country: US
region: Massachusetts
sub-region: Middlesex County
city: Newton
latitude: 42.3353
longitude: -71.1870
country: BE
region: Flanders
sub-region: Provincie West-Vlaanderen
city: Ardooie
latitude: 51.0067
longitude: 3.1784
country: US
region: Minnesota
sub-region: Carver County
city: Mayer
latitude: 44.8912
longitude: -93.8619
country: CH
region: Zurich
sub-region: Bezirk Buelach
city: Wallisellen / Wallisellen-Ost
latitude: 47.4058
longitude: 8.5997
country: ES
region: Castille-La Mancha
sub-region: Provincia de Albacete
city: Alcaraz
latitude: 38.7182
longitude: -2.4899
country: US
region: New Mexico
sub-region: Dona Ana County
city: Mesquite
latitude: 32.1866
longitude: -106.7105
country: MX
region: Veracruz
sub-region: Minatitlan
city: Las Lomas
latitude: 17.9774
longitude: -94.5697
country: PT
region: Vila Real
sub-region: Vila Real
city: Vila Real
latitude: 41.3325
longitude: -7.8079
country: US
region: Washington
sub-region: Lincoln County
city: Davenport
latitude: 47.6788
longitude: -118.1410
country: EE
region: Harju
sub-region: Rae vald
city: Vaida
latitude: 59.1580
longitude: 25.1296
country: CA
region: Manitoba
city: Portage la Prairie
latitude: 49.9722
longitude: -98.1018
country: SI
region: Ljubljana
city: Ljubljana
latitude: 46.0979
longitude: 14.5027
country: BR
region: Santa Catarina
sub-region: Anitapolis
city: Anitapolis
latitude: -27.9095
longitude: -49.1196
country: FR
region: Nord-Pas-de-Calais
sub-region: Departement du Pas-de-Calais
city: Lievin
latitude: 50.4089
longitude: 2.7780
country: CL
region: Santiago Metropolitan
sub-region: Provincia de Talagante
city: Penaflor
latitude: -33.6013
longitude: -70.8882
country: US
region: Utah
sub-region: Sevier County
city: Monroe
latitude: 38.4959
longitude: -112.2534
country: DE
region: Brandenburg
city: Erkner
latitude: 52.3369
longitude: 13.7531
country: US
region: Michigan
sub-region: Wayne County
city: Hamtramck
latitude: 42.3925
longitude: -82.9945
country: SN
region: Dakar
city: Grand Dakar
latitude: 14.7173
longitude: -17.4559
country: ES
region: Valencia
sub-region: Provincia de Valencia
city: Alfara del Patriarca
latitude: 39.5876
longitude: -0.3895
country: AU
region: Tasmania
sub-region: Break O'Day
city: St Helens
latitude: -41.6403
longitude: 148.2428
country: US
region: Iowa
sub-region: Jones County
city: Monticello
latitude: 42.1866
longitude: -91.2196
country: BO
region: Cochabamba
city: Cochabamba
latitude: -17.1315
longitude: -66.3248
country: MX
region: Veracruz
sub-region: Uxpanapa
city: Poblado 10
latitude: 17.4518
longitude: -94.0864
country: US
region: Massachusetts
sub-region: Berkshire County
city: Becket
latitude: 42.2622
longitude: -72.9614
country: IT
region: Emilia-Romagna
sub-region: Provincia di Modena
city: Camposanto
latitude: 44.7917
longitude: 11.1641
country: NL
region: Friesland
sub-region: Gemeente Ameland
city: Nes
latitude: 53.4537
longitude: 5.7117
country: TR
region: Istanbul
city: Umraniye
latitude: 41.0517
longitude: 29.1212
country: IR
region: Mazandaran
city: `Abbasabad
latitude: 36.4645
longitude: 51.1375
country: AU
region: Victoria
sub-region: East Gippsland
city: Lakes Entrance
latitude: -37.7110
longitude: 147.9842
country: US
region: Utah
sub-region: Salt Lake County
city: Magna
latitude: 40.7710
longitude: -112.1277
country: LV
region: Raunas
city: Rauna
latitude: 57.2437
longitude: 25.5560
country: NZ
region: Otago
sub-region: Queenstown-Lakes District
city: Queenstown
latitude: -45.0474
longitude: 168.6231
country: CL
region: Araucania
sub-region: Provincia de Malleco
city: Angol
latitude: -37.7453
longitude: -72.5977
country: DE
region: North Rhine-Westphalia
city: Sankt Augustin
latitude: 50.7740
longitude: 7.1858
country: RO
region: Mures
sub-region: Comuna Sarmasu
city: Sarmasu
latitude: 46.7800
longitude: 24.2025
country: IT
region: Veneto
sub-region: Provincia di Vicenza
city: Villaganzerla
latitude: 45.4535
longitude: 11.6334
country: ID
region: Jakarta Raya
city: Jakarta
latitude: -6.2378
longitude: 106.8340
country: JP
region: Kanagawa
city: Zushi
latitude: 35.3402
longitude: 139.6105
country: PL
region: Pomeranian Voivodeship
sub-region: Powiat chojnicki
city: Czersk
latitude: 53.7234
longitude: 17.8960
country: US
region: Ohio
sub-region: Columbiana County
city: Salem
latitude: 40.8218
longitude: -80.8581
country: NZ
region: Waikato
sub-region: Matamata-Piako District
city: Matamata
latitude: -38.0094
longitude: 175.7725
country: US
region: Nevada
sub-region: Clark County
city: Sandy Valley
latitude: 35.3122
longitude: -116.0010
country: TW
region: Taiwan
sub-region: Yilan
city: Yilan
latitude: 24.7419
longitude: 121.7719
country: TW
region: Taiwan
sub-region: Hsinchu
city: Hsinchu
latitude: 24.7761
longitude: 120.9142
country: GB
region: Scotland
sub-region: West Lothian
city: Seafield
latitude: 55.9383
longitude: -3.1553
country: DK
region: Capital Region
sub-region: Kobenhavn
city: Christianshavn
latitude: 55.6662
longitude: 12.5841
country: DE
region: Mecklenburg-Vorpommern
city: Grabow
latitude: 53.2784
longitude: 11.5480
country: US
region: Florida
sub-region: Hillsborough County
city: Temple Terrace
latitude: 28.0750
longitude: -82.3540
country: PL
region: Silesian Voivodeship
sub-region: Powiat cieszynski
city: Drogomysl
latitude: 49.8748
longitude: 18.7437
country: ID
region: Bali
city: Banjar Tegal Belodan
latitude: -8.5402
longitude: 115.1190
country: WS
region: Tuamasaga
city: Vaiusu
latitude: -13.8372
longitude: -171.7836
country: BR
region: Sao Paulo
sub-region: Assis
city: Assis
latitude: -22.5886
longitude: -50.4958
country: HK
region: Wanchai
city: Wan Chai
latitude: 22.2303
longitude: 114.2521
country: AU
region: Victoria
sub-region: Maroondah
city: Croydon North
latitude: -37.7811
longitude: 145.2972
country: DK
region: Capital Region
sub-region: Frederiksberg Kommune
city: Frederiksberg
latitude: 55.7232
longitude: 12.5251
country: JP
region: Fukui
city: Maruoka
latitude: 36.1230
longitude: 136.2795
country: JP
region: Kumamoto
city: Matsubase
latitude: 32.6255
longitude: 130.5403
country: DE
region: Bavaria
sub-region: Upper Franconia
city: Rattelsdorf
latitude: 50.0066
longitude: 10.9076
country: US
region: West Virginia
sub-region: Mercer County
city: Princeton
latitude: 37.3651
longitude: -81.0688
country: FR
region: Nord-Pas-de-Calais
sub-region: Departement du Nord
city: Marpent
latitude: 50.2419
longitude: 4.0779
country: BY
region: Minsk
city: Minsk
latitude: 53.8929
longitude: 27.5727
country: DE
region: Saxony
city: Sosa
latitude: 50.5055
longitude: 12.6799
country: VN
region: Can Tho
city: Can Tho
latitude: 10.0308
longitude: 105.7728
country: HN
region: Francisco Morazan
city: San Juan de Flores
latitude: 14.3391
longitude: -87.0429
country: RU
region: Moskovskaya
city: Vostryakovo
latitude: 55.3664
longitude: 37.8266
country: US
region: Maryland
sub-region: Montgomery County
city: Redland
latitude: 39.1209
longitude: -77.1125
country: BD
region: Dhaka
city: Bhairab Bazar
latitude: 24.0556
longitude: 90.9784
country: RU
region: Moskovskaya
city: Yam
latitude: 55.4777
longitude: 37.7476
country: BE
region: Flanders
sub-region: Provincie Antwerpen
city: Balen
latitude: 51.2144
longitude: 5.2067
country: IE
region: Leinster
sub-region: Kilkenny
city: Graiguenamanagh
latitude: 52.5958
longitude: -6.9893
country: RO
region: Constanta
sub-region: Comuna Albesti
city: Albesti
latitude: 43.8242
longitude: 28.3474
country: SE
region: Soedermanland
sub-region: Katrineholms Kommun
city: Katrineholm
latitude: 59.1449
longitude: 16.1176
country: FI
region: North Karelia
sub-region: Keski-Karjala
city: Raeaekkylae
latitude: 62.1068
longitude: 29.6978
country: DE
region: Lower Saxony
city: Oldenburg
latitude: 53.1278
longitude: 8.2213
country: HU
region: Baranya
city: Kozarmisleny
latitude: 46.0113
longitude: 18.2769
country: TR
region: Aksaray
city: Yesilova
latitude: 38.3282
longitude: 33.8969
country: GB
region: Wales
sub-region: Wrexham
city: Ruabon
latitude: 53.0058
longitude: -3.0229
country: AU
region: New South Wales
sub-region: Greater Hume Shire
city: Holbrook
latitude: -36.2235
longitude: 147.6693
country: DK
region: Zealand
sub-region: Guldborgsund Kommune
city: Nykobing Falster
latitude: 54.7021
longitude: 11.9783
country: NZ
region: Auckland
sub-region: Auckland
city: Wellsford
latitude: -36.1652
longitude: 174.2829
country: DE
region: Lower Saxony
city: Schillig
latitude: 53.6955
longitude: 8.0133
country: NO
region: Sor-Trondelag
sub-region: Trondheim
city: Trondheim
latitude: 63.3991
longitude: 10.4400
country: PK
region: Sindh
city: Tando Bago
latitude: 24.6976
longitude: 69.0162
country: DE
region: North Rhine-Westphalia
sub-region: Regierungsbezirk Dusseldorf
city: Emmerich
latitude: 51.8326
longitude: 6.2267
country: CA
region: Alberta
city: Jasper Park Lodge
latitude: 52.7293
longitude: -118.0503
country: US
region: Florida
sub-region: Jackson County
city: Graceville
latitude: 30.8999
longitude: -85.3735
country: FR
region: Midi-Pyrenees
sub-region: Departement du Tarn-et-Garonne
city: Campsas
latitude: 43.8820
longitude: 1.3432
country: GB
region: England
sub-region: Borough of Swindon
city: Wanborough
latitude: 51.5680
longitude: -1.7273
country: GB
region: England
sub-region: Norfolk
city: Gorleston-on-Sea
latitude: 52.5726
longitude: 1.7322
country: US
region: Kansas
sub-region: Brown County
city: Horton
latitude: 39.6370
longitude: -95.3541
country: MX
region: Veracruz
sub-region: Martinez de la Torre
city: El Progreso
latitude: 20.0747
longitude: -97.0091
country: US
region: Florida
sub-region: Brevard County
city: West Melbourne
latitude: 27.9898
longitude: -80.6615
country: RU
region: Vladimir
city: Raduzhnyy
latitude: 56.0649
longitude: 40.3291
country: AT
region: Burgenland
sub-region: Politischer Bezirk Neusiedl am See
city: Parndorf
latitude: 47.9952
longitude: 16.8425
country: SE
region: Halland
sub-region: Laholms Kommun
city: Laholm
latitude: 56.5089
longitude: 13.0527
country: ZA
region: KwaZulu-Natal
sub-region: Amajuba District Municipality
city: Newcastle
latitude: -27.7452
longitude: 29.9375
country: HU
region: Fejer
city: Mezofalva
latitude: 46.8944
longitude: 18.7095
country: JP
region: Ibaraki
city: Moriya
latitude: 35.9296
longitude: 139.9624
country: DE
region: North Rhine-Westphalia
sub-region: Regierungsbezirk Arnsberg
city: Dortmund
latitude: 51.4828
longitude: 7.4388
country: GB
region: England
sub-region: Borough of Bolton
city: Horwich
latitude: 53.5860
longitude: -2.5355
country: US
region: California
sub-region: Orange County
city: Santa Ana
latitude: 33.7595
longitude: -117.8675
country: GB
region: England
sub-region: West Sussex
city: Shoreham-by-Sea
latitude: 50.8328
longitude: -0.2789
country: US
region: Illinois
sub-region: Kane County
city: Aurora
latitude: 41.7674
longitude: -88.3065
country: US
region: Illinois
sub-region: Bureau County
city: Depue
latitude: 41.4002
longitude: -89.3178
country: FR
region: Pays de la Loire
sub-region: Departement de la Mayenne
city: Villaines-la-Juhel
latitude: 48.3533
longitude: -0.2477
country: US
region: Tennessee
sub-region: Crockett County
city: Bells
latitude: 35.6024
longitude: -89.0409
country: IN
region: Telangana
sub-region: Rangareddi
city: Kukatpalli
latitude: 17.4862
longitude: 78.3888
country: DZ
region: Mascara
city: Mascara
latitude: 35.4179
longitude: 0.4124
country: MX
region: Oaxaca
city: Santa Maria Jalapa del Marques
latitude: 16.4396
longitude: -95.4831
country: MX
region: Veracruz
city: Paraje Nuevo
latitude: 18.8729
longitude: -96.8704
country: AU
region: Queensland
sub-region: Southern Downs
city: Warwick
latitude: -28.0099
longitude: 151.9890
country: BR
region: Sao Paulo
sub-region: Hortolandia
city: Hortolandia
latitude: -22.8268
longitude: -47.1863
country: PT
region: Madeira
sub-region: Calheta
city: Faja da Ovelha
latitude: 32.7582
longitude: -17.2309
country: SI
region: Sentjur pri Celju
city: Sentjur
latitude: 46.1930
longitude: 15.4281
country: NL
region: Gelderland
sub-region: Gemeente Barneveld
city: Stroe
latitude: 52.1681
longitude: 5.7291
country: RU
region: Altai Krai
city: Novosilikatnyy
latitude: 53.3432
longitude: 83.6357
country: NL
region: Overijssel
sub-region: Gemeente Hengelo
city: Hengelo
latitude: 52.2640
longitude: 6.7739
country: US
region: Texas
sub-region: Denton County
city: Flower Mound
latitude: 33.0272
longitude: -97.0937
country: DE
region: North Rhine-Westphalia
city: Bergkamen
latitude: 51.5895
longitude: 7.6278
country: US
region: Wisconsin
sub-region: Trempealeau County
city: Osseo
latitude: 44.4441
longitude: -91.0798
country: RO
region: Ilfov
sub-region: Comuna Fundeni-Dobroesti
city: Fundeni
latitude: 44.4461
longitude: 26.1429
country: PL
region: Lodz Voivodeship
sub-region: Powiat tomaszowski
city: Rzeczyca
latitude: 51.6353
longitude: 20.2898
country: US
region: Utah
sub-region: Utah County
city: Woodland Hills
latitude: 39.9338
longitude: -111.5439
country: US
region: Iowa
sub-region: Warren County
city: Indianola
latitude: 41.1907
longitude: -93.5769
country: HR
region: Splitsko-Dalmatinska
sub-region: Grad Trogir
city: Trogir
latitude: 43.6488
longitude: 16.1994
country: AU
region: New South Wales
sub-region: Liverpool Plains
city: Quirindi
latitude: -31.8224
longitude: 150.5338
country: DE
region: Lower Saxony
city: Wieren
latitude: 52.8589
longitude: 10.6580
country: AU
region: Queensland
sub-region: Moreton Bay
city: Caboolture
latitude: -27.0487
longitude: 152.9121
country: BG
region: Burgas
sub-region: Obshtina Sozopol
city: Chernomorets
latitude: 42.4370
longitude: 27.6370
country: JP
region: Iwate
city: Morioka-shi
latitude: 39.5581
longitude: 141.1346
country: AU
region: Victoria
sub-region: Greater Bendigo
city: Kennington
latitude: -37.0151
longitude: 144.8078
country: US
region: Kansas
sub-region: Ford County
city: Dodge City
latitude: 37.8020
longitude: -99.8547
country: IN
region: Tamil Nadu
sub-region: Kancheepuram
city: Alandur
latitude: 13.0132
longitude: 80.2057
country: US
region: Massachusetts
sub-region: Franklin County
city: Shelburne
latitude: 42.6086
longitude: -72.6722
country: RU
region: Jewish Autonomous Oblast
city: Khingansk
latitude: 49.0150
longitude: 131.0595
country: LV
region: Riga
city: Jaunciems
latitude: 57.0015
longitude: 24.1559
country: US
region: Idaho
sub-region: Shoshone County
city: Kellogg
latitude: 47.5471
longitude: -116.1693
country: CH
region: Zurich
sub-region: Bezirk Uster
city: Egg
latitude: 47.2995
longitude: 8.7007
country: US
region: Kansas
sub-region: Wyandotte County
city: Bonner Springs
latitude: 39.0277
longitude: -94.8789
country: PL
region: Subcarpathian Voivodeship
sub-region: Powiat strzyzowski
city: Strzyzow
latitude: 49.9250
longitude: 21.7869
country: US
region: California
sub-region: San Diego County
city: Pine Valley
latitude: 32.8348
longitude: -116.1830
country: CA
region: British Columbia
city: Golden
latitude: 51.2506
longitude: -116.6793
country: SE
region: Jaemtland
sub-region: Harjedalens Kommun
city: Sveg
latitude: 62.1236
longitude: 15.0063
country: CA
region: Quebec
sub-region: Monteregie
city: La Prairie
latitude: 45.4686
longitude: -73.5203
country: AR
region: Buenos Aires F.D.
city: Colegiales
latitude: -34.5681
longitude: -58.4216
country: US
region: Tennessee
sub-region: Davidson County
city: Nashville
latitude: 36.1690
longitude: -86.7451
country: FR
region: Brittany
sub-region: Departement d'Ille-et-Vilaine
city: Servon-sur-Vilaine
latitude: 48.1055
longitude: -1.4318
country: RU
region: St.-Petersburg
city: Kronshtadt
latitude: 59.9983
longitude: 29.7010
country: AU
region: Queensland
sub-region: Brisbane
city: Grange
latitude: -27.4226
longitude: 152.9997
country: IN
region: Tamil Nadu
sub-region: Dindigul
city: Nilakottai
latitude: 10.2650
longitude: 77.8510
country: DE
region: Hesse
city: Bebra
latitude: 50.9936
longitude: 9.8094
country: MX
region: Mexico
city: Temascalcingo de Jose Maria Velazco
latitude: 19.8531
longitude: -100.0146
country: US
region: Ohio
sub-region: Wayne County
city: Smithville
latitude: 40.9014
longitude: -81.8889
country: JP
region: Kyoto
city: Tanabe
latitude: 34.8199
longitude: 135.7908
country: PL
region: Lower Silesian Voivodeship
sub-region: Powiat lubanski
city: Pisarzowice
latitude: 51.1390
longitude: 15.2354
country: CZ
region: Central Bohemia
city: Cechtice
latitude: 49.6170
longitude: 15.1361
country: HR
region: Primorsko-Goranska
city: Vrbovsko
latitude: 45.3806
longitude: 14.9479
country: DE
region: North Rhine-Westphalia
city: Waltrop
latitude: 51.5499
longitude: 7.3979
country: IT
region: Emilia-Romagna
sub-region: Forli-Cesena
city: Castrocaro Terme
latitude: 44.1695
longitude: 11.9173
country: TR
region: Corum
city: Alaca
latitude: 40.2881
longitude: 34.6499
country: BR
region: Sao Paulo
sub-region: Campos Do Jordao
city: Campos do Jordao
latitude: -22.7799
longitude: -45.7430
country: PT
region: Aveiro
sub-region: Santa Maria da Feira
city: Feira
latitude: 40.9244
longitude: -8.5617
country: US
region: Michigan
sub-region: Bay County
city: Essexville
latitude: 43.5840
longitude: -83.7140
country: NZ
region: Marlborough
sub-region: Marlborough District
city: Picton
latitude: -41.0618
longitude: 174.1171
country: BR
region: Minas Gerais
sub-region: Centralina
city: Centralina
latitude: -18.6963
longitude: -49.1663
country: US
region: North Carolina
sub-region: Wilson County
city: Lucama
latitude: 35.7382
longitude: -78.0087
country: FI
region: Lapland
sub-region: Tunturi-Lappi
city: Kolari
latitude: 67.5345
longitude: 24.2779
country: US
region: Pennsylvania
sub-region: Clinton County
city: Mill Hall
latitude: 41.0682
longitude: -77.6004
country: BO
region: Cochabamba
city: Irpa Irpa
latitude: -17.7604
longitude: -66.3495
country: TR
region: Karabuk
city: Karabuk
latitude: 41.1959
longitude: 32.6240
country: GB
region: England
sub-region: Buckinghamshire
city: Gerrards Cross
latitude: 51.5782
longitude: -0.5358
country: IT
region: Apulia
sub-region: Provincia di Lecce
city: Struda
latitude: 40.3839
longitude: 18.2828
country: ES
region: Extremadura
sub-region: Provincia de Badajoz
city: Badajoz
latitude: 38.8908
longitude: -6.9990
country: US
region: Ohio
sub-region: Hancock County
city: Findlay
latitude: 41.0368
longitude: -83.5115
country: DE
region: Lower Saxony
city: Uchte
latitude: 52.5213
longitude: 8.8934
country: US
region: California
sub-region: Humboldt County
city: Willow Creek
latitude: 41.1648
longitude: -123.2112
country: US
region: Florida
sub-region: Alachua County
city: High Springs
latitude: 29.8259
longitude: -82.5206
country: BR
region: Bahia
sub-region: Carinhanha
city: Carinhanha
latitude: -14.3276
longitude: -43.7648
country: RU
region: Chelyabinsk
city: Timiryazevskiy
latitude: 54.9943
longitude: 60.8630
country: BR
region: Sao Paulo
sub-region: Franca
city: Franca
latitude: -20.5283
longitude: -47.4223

+ + + +

_What is required_: Please output the records as a Markdown table with the columns Row and Line. Start at the line that contains "sub-region: Borough of Swindon" and stop after the line that contains "country: ZA", numbering each row and skipping blank lines.

_Exercise output_:
| Row | Line |
|---|---|
| 1 | sub-region: Borough of Swindon |
| 2 | city: Wanborough |
| 3 | latitude: 51.5680 |
| 4 | longitude: -1.7273 |
| 5 | country: GB |
| 6 | region: England |
| 7 | sub-region: Norfolk |
| 8 | city: Gorleston-on-Sea |
| 9 | latitude: 52.5726 |
| 10 | longitude: 1.7322 |
| 11 | country: US |
| 12 | region: Kansas |
| 13 | sub-region: Brown County |
| 14 | city: Horton |
| 15 | latitude: 39.6370 |
| 16 | longitude: -95.3541 |
| 17 | country: MX |
| 18 | region: Veracruz |
| 19 | sub-region: Martinez de la Torre |
| 20 | city: El Progreso |
| 21 | latitude: 20.0747 |
| 22 | longitude: -97.0091 |
| 23 | country: US |
| 24 | region: Florida |
| 25 | sub-region: Brevard County |
| 26 | city: West Melbourne |
| 27 | latitude: 27.9898 |
| 28 | longitude: -80.6615 |
| 29 | country: RU |
| 30 | region: Vladimir |
| 31 | city: Raduzhnyy |
| 32 | latitude: 56.0649 |
| 33 | longitude: 40.3291 |
| 34 | country: AT |
| 35 | region: Burgenland |
| 36 | sub-region: Politischer Bezirk Neusiedl am See |
| 37 | city: Parndorf |
| 38 | latitude: 47.9952 |
| 39 | longitude: 16.8425 |
| 40 | country: SE |
| 41 | region: Halland |
| 42 | sub-region: Laholms Kommun |
| 43 | city: Laholm |
| 44 | latitude: 56.5089 |
| 45 | longitude: 13.0527 |
| 46 | country: ZA |